Being a high school principal is hard work. After an alarming number of unspecified absences, one high school director in Pennsylvania suspended almost half the student population. Around 500 Harrisburg High School students have been suspended as the headmaster of the school started to tackle the issue of unexcused absences. PennLive states that, in line with the effort by Principal Lisa Love to tackle the problem, at least 100 of the students issued suspension notes served one-day suspension.
The principal spoke at length about the issue during a meeting with school officials and parents.
“The problem I’ve noticed here as principal is that students are coming to school but they are not going to classes when they get here,” Love said. “Many parents send their kids to school and they’re thinking they’re going to class. I needed to reach out because of the enormous number not going to class.”
Instead of showing up to class, many students have taken to spending time in the hallways, bathrooms, gymnasiums, and other parts of the school. Love said that she wanted implement something “radical” in order to let students know that this is not okay.

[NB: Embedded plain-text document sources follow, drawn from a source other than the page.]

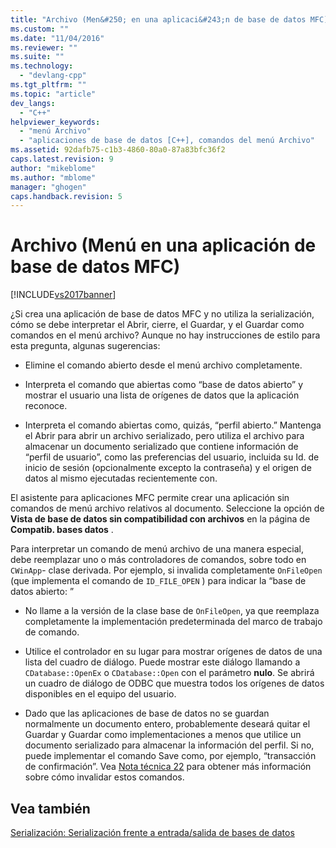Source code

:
 ```yaml
---
title: "Archivo (Men&#250; en una aplicaci&#243;n de base de datos MFC) | Microsoft Docs"
ms.custom: ""
ms.date: "11/04/2016"
ms.reviewer: ""
ms.suite: ""
ms.technology: 
  - "devlang-cpp"
ms.tgt_pltfrm: ""
ms.topic: "article"
dev_langs: 
  - "C++"
helpviewer_keywords: 
  - "menú Archivo"
  - "aplicaciones de base de datos [C++], comandos del menú Archivo"
ms.assetid: 92dafb75-c1b3-4860-80a0-87a83bfc36f2
caps.latest.revision: 9
author: "mikeblome"
ms.author: "mblome"
manager: "ghogen"
caps.handback.revision: 5
---
```

# Archivo (Men&#250; en una aplicaci&#243;n de base de datos MFC)
[!INCLUDE[vs2017banner](../assembler/inline/includes/vs2017banner.md)]

¿Si crea una aplicación de base de datos MFC y no utiliza la serialización, cómo se debe interpretar el Abrir, cierre, el Guardar, y el Guardar como comandos en el menú archivo?  Aunque no hay instrucciones de estilo para esta pregunta, algunas sugerencias:  
  
-   Elimine el comando abierto desde el menú archivo completamente.  
  
-   Interpreta el comando que abiertas como “base de datos abierto” y mostrar el usuario una lista de orígenes de datos que la aplicación reconoce.  
  
-   Interpreta el comando abiertas como, quizás, “perfil abierto.” Mantenga el Abrir para abrir un archivo serializado, pero utiliza el archivo para almacenar un documento serializado que contiene información de “perfil de usuario”, como las preferencias del usuario, incluida su Id. de inicio de sesión \(opcionalmente excepto la contraseña\) y el origen de datos al mismo ejecutadas recientemente con.  
  
 El asistente para aplicaciones MFC permite crear una aplicación sin comandos de menú archivo relativos al documento.  Seleccione la opción de **Vista de base de datos sin compatibilidad con archivos** en la página de **Compatib. bases datos** .  
  
 Para interpretar un comando de menú archivo de una manera especial, debe reemplazar uno o más controladores de comandos, sobre todo en `CWinApp`\- clase derivada.  Por ejemplo, si invalida completamente `OnFileOpen` \(que implementa el comando de `ID_FILE_OPEN` \) para indicar la “base de datos abierto: ”  
  
-   No llame a la versión de la clase base de `OnFileOpen`, ya que reemplaza completamente la implementación predeterminada del marco de trabajo de comando.  
  
-   Utilice el controlador en su lugar para mostrar orígenes de datos de una lista del cuadro de diálogo.  Puede mostrar este diálogo llamando a `CDatabase::OpenEx` o `CDatabase::Open` con el parámetro **nulo**.  Se abrirá un cuadro de diálogo de ODBC que muestra todos los orígenes de datos disponibles en el equipo del usuario.  
  
-   Dado que las aplicaciones de base de datos no se guardan normalmente un documento entero, probablemente deseará quitar el Guardar y Guardar como implementaciones a menos que utilice un documento serializado para almacenar la información del perfil.  Si no, puede implementar el comando Save como, por ejemplo, “transacción de confirmación”. Vea [Nota técnica 22](../mfc/tn022-standard-commands-implementation.md) para obtener más información sobre cómo invalidar estos comandos.  
  
## Vea también  
 [Serialización: Serialización frente a entrada\/salida de bases de datos](../mfc/serialization-serialization-vs-database-input-output.md)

“If you’re not in class, all you’re here to do then is to wreak havoc upon the school and disrupt the work that we are trying to do here. And that’s to focus on student achievement,” the principal said.
School officials spoke before meeting with parents at an informal news conference with reporters. Officials explained that the school has new expectations for its students because, according to Fox News, the school has been struggling for some time with a low graduation rate and poor test scores.
Assistant Principal Keith Edmonds says the school issued notices of excessive absences for students who missed at least 35 classes in the 45-day or nine-week marking period. Missing 35 classes is equivalent to one week of inexcusable absences, as students are scheduled for seven classes each day. Edmonds says that when news of the suspensions began to spread, parents started appearing at school to provide absence documentation to help their kids avoid the penalty.
“This was a hard decision for me to make,” Love said. “But I had to get the attention of the community to let them know that we are here. And we’re about to do some wonderful things for students and the community and we want this to be a school that everyone is proud of. And this was probably the eye opener we needed to make that happen.”